_TASK REQUIREMENTS_:
a. Please write out the part of the thread on extracting HTML text in PHP starting with "escaping all tag" and going on through "eval.in demo (problem)".
b. Answer these from the thread on extracting HTML text in PHP:
(i) What class value does the span holding the number "3,757,209" have?
(ii) Which PHP function does the reply beginning "The actual problem is due to" blame for the failure?
(iii) Which library does the reply beginning "You can use" recommend?

Reputation: 2291
I am trying to extract text between 1 HTML tags but fail to do this:
HTML - Text to be extracted (http://www.alexa.com/siteinfo/google.com)
<span class="font-4 box1-r">3,757,209</span>
PHP
$data = frontend::file_get_contents_curl('http://www.alexa.com/siteinfo/'.$domain); // custom function that return the HTML string
$dom = new DOMDocument();
$dom->loadHTML(htmlentities($data));
$xpath = new DOMXpath($dom);
$backlinks = $xpath->query('//span[@class="font-4 box1-r"]/text()');
var_dump($backlinks); // returns null
Upvotes: 0
Views: 443
Reputation: 89285
The actual problem is due to htmlentities()
escaping all tag delimiters (<
and >
), so you end up loading a long string with no elements and attributes to DOMDocument()
:
$data = <<<HTML
<div><span class="font-4 box1-r">3,757,209</span></div>
HTML;
$doc = new DOMDocument();
$doc->loadHTML(htmlentities($data));
echo $doc->saveXML();
eval.in demo (problem)
eval.in demo (solution)
output :
<?xml version="1.0" standalone="yes"?>
<!DOCTYPE html PUBLIC "-//W3C//DTD HTML 4.0 Transitional//EN" "http://www.w3.org/TR/REC-html40/loose.dtd">
<html><body><p><div><span class="font-4 box1-r">3,757,209</span></div></p></body></html>
Upvotes: 2
Reputation: 121
You can use the simplehtmldom library for this purpose (http://simplehtmldom.sourceforge.net/). And implement the code as:
require_once 'simplehtmldom/simple_html_dom.php';
$html = file_get_html('http://www.alexa.com/siteinfo/google.com');
echo $html->find('span.box1-r', 0)->plaintext;
Upvotes: 1

_STUDY MATERIAL_:
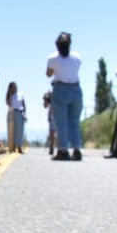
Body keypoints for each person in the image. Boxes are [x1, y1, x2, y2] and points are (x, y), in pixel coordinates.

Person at [45, 31, 83, 161]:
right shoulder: (77, 56)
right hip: (76, 88)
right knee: (74, 121)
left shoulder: (53, 58)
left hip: (60, 89)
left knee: (61, 122)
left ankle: (63, 150)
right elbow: (76, 69)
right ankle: (77, 149)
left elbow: (49, 74)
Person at [4, 82, 26, 153]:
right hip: (12, 113)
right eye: (12, 87)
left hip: (20, 113)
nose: (14, 88)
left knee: (20, 131)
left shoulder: (20, 94)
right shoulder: (9, 95)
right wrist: (10, 94)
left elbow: (24, 105)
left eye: (14, 87)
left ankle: (19, 147)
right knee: (12, 131)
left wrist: (25, 114)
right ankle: (12, 146)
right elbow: (9, 104)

_NUMBERED RESPONSES_:
a.
escaping all tag delimiters (<
and >
), so you end up loading a long string with no elements and attributes to DOMDocument()
:
$data = <<<HTML
<div><span class="font-4 box1-r">3,757,209</span></div>
HTML;
$doc = new DOMDocument();
$doc->loadHTML(htmlentities($data));
echo $doc->saveXML();
eval.in demo (problem)

b.
(i) font-4 box1-r
(ii) htmlentities()
(iii) simplehtmldom